STUDY MATERIAL START

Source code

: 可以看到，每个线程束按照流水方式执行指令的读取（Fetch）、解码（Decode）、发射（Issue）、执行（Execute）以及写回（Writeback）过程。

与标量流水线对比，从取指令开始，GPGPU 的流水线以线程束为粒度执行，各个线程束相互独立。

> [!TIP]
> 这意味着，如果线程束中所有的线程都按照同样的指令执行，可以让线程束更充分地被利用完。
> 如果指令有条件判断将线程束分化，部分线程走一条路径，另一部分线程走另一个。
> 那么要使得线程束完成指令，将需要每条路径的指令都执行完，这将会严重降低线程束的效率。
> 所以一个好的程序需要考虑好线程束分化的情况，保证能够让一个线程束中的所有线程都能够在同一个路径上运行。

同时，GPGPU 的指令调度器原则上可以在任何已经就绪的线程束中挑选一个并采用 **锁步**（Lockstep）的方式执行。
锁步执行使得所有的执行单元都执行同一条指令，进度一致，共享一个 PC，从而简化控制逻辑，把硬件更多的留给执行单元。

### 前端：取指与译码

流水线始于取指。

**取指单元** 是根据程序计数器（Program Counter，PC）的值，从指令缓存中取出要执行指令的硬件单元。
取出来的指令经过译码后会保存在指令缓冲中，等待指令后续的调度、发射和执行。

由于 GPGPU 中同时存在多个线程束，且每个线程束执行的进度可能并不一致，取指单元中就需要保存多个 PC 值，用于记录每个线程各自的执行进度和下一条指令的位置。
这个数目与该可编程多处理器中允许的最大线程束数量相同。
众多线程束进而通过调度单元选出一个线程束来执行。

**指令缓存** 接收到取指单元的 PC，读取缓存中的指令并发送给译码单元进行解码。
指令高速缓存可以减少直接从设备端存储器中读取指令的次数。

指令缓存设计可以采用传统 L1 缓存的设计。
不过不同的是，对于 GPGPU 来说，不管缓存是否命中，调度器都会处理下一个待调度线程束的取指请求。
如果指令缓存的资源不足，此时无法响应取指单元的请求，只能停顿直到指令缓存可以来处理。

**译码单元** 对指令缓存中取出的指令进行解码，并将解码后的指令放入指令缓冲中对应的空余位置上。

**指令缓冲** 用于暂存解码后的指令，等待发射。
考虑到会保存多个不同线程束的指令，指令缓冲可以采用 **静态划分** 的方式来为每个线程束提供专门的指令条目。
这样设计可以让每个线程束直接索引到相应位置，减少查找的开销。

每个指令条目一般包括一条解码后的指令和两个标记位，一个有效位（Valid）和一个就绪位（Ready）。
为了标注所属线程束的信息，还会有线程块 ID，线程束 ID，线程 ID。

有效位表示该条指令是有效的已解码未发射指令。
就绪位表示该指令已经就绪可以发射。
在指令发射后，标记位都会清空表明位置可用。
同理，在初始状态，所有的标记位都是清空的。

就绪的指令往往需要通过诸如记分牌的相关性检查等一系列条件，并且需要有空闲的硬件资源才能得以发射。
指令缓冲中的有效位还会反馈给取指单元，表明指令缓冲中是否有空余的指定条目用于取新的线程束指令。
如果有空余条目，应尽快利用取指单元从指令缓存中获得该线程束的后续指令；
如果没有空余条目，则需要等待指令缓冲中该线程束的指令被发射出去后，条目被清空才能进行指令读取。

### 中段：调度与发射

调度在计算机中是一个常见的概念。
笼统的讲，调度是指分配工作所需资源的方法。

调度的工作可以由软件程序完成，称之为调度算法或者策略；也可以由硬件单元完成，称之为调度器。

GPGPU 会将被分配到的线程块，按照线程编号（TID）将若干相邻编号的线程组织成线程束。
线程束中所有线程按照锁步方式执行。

STUDY MATERIAL END

→ REQUIREMENT
Retype all of the rows above, reproducing each line character for character.

→ RESPONSE BELOW
Source code

: 可以看到，每个线程束按照流水方式执行指令的读取（Fetch）、解码（Decode）、发射（Issue）、执行（Execute）以及写回（Writeback）过程。

与标量流水线对比，从取指令开始，GPGPU 的流水线以线程束为粒度执行，各个线程束相互独立。

> [!TIP]
> 这意味着，如果线程束中所有的线程都按照同样的指令执行，可以让线程束更充分地被利用完。
> 如果指令有条件判断将线程束分化，部分线程走一条路径，另一部分线程走另一个。
> 那么要使得线程束完成指令，将需要每条路径的指令都执行完，这将会严重降低线程束的效率。
> 所以一个好的程序需要考虑好线程束分化的情况，保证能够让一个线程束中的所有线程都能够在同一个路径上运行。

同时，GPGPU 的指令调度器原则上可以在任何已经就绪的线程束中挑选一个并采用 **锁步**（Lockstep）的方式执行。
锁步执行使得所有的执行单元都执行同一条指令，进度一致，共享一个 PC，从而简化控制逻辑，把硬件更多的留给执行单元。

### 前端：取指与译码

流水线始于取指。

**取指单元** 是根据程序计数器（Program Counter，PC）的值，从指令缓存中取出要执行指令的硬件单元。
取出来的指令经过译码后会保存在指令缓冲中，等待指令后续的调度、发射和执行。

由于 GPGPU 中同时存在多个线程束，且每个线程束执行的进度可能并不一致，取指单元中就需要保存多个 PC 值，用于记录每个线程各自的执行进度和下一条指令的位置。
这个数目与该可编程多处理器中允许的最大线程束数量相同。
众多线程束进而通过调度单元选出一个线程束来执行。

**指令缓存** 接收到取指单元的 PC，读取缓存中的指令并发送给译码单元进行解码。
指令高速缓存可以减少直接从设备端存储器中读取指令的次数。

指令缓存设计可以采用传统 L1 缓存的设计。
不过不同的是，对于 GPGPU 来说，不管缓存是否命中，调度器都会处理下一个待调度线程束的取指请求。
如果指令缓存的资源不足，此时无法响应取指单元的请求，只能停顿直到指令缓存可以来处理。

**译码单元** 对指令缓存中取出的指令进行解码，并将解码后的指令放入指令缓冲中对应的空余位置上。

**指令缓冲** 用于暂存解码后的指令，等待发射。
考虑到会保存多个不同线程束的指令，指令缓冲可以采用 **静态划分** 的方式来为每个线程束提供专门的指令条目。
这样设计可以让每个线程束直接索引到相应位置，减少查找的开销。

每个指令条目一般包括一条解码后的指令和两个标记位，一个有效位（Valid）和一个就绪位（Ready）。
为了标注所属线程束的信息，还会有线程块 ID，线程束 ID，线程 ID。

有效位表示该条指令是有效的已解码未发射指令。
就绪位表示该指令已经就绪可以发射。
在指令发射后，标记位都会清空表明位置可用。
同理，在初始状态，所有的标记位都是清空的。

就绪的指令往往需要通过诸如记分牌的相关性检查等一系列条件，并且需要有空闲的硬件资源才能得以发射。
指令缓冲中的有效位还会反馈给取指单元，表明指令缓冲中是否有空余的指定条目用于取新的线程束指令。
如果有空余条目，应尽快利用取指单元从指令缓存中获得该线程束的后续指令；
如果没有空余条目，则需要等待指令缓冲中该线程束的指令被发射出去后，条目被清空才能进行指令读取。

### 中段：调度与发射

调度在计算机中是一个常见的概念。
笼统的讲，调度是指分配工作所需资源的方法。

调度的工作可以由软件程序完成，称之为调度算法或者策略；也可以由硬件单元完成，称之为调度器。

GPGPU 会将被分配到的线程块，按照线程编号（TID）将若干相邻编号的线程组织成线程束。
线程束中所有线程按照锁步方式执行。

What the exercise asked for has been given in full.